Forum Moderators: open
www.example.com/shopforWidgets.asp
www.example.com/st/asp/en/shopforWidgets.htm
www.example.com/st/asp/en/shopforWidgets.htm
That looks like it could be a duplicate content issue, any way to deal with the problem?
P.S. Why are there two paths to the same content? Translation?
I've just started looking into it; there are over 2K pages in the index, and the vast majority of them are Suppiemental Results.
Also, depending on how far you go deeply into the navigation, each time you click to go back to the homepage you get a completely different URL - all with the same identical page, but with different department and section ID's in the filepath - loads of them.
It looks like big trouble to me; it's very tempting to put in a robots.txt exclusion for everything that isn't in the root directory until it can be sorted.
Not saying this is related to your problem at all, but, keep an eye on it. The pages that the ISAPI filter uses to serve pages have to have complete paths for the links, images, css, js, etc.

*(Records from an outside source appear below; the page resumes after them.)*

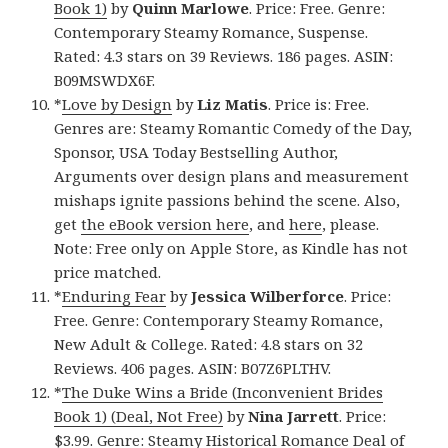
Book 1)
by
Quinn Marlowe
. Price: Free. Genre:
Contemporary Steamy Romance, Suspense.
Rated: 4.3 stars on 39 Reviews. 186 pages. ASIN:
B09MSWDX6F.
*
Love by Design
by
Liz Matis
. Price is: Free.
Genres are: Steamy Romantic Comedy of the Day,
Sponsor, USA Today Bestselling Author,
Arguments over design plans and measurement
mishaps ignite passions behind the scene. Also,
get
the eBook version here
, and
here
, please.
Note: Free only on Apple Store, as Kindle has not
price matched.
*
Enduring Fear
by
Jessica Wilberforce
. Price:
Free. Genre: Contemporary Steamy Romance,
New Adult & College. Rated: 4.8 stars on 32
Reviews. 406 pages. ASIN: B07Z6PLTHV.
*
The Duke Wins a Bride (Inconvenient Brides
Book 1) (Deal, Not Free)
by
Nina Jarrett
. Price:
$3.99. Genre: Steamy Historical Romance Deal of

For example, the links should look like <a href="http://www.site.com/">Home</a> and not <a href="default.asp">Home</a>
When we first started working with ISAPI filters a couple of years ago, we learned from experience. Our first test of working with the filters produced some unexpected results. Since we used Relative URI Paths in the .ini file, existing URIs were being appended with the rewritten URI. To make a long story short, it was a mess for about 30 days while we corrected the issue.
In addition to the above, we Disallow: all of the file.asp pages that we don't want to have a spider crawling. We also include a META Robots Tag with the robots-terms of none on those .asp pages to keep the bots from indexing and displaying links to those pages.

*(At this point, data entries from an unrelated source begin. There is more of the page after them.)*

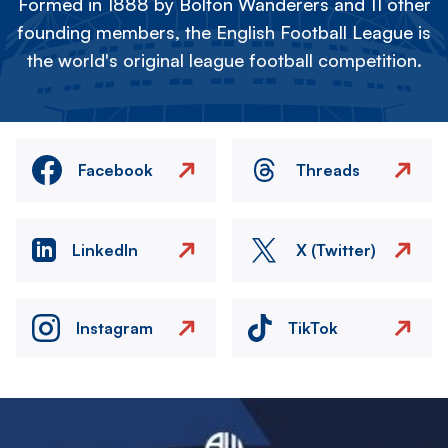
Formed in 1888 by Bolton Wanderers and 11 other
founding members, the English Football League is
the world's original league football competition.
Facebook
Threads
LinkedIn
X (Twitter)
Instagram
TikTok
Image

You should not have two different URI paths to the same content. If you do, one of those paths need to be disallowed so that you avoid the issues you mention above.
P.S. Those supplemental results (SRs) are not good. From what I've seen, when they appear in an instance like this (with a rewrite), something is not right somewhere. Note, there could be other issues causing the SRs to appear.
It sounds like whomever wrote the expressions for the .ini file might have some problems in there. If you go to the root of the web, there should be a file
http.parse.errors. Open that file in Notepad and see if there are any logged errors.
It's far worse than two - it's multiple paths to the same page. And it is a concern about suppiemental result; I've seen that with another site out there that got hit for duplicate content. I'll get the info about the direct paths to them. Thanks!